Leonid Talochkin (1936–2002) was a collector of Soviet unofficial art of the 1960s–1990s, a faithful friend of the artists, and a historiographer of the Soviet underground. In the early 1960s, he became part of the circle around the Moscow nonconformist artists and began collecting their work. By the mid-1970s he had around 600 works in his possession and devoted all of his time to archiving unofficial art.
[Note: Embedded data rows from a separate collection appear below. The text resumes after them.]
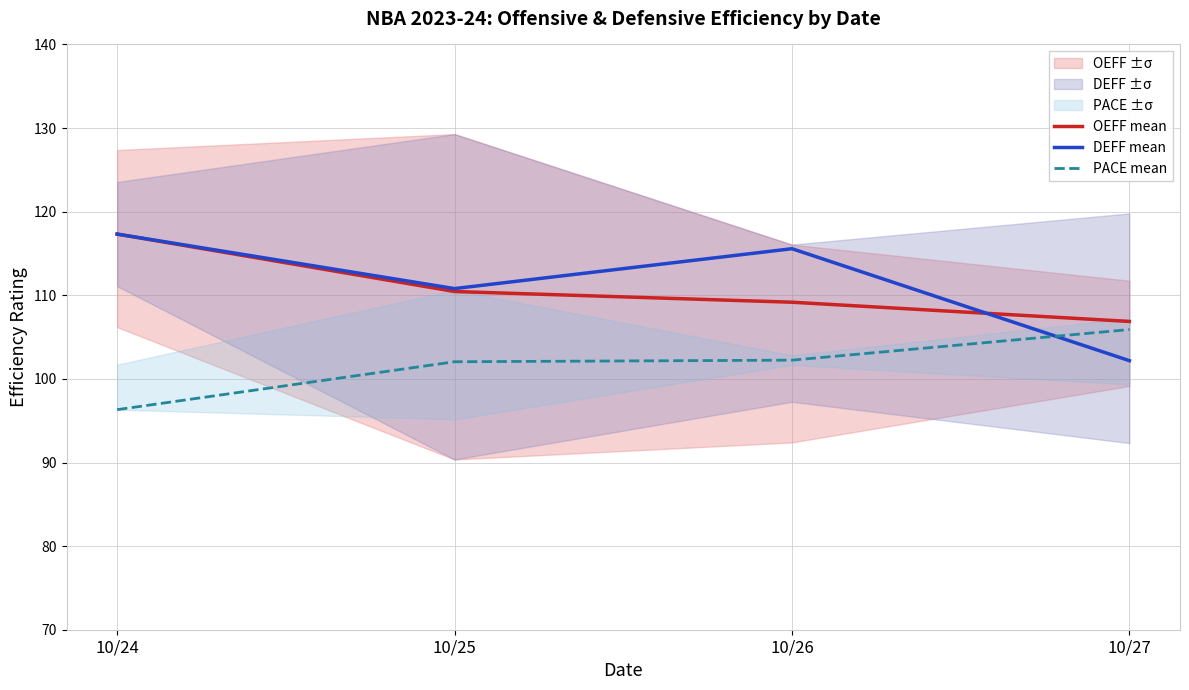

Which series has the largest total across all categories?

DEFF mean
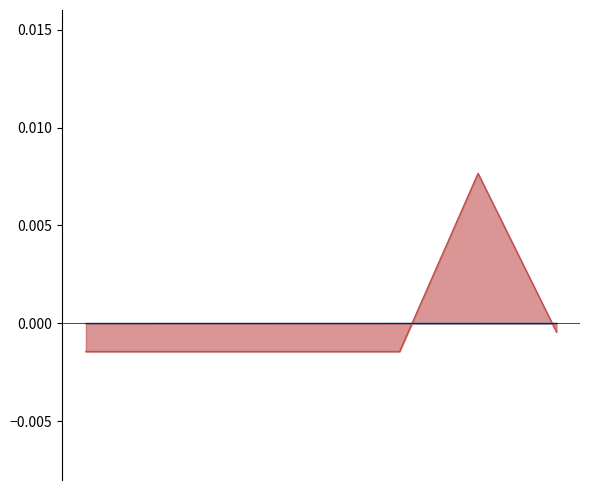

The salary series shows -0.0 at 1999-01-01. True or false?

False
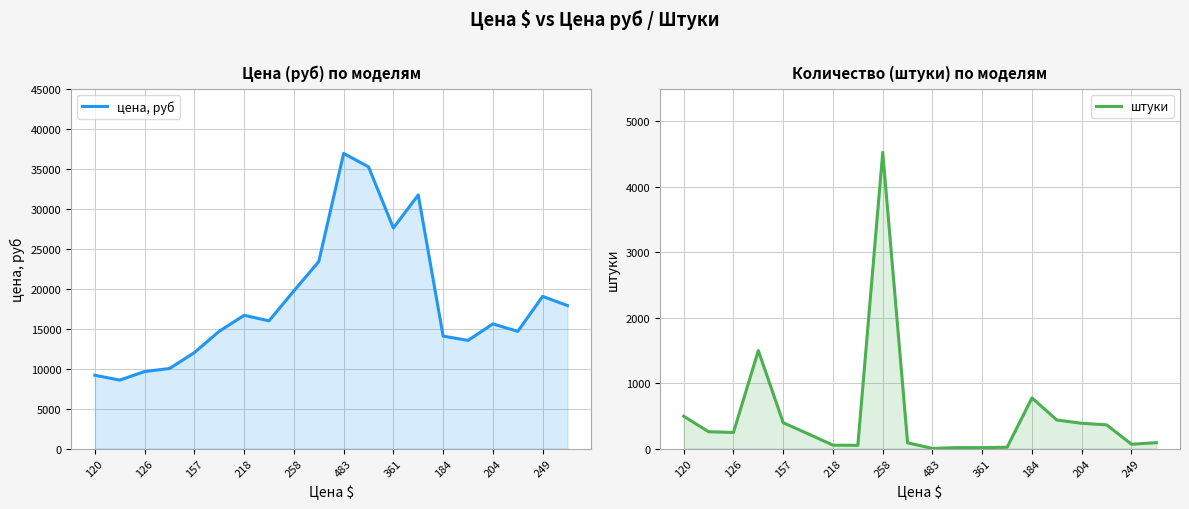

Reading left to right, what are all the values shown in this chart?

цена, руб: 9168.0	8556.8	9626.4	10008.4	11994.8	14668.8	16655.2	15967.6	19711.2	23378.4	36901.2	35220.4	27580.4	31706.0	14057.6	13522.8	15585.6	14653.4	19023.6	17877.6
штуки: 494.0	257.0	246.0	1497.0	395.0	225.0	52.0	49.0	4526.0	88.0	2.0	15.0	14.0	20.0	774.0	436.0	386.0	362.0	66.0	90.0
Talochkin began to assemble his archive in the early 1960s. It contains several thousand documents, including: catalogues of apartment shows; manuscripts by underground writers, poets (Genrikh Sapgir, Yuri Mamleev), and artists (Oskar Rabin, Evgeny Kropivnitsky); and correspondence with émigré artists (Mikhail Chernyshov, Vitaly Komar and Alexander Melamid, Mikhail Roginsky), foreign Slavic studies scholars ( Jindřich Chalupecký, John Bowlt), collectors, and Russian and foreign museums and art institutions; hundreds of documentary photographs from the 1960s through the 1990s; numerous exhibition invitations, including some rare handwritten ones; booklets, postcards, posters, and newspaper clippings.
In 2014, the Leonid Talochkin archive became part of Garage Archive Collection.
One of the most important parts of the archive comprises Talochkin’s diaries, which contain detailed accounts of his everyday life and that of his artist friends. This part of the archive is restricted access, and most of the diaries will only become publicly available many years from now, when the contents will no longer impact on the private life of the diaries’ protagonists.